Happy Birthday, Acadia!

Acadia National Park is 109 nears old today. The photos in this article were taken by me in Acadia National Park, October 2017.

The following (in italics) was posted today by Acadia National Park:

On July 8, 1916, President Woodrow Wilson proclaimed 5,000 acres of land donated to the United States by the Hancock County Trustees of Public Reservations as Sieur de Monts National Monument. The national monument encompassed the summit of Cadillac Mountain (named Wapuwoc by the Wabanaki People) and formed the beginning of Lafayette National Park, which was established by law in 1919 and renamed Acadia National Park in 1929. This was the first national park in the eastern United States.

Coincidently, the National Park Service was established on August 25, 1916, just seven weeks after Sieur de Monts National Monument. Along with Acadia National Park, the National Park Service manages 433 areas covering more than 85 million acres to “conserve the scenery and the natural and historic objects and the wild life therein and to provide for the enjoyment of the same in such manner and by such means as will leave them unimpaired for the enjoyment of future generations.”

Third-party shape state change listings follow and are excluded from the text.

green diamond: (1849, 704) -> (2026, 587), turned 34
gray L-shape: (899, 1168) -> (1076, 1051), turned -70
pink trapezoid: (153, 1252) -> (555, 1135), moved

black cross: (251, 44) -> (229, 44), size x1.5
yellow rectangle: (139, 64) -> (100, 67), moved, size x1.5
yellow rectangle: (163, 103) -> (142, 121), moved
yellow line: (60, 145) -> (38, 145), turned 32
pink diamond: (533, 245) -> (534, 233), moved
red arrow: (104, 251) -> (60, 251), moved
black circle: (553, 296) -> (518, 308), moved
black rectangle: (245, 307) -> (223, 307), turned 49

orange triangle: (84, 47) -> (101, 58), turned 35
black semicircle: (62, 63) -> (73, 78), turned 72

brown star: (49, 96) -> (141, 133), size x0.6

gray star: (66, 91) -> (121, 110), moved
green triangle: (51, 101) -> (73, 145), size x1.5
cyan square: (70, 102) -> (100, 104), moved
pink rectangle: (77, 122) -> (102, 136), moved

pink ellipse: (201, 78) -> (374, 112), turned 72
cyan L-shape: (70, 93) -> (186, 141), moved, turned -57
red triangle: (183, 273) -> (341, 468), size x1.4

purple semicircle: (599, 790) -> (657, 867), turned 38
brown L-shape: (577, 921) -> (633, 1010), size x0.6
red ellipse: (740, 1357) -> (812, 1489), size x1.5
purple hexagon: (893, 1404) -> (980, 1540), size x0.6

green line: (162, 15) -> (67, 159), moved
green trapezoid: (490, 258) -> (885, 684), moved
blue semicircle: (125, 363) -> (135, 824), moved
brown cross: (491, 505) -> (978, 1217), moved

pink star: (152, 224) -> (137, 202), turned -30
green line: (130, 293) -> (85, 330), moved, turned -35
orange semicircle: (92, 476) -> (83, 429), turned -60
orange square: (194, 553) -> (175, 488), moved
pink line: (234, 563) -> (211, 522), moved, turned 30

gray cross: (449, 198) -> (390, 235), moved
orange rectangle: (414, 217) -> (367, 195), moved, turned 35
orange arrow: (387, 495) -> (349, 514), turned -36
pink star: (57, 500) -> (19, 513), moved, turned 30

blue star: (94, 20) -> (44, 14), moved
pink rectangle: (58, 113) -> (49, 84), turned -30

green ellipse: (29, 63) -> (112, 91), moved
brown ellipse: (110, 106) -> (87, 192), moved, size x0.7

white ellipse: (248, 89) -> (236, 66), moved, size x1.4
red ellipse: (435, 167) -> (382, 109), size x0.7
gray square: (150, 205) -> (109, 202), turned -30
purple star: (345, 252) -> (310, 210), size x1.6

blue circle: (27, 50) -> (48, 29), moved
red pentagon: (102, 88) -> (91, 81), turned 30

Acadia National Park continues to be a place of enduring and immeasurable importance to the Wabanaki, People of the Dawnland. Resistant and resilient, Wabanaki people are still here. We gratefully acknowledge the Houlton Band of Maliseet Indians, Mi’kmaq Nation, Passamaquoddy Tribe at Motahkokmikuk, Passamaquoddy Tribe at Sipayik, and the Penobscot Indian Nation on whose ancestral homelands we now gather.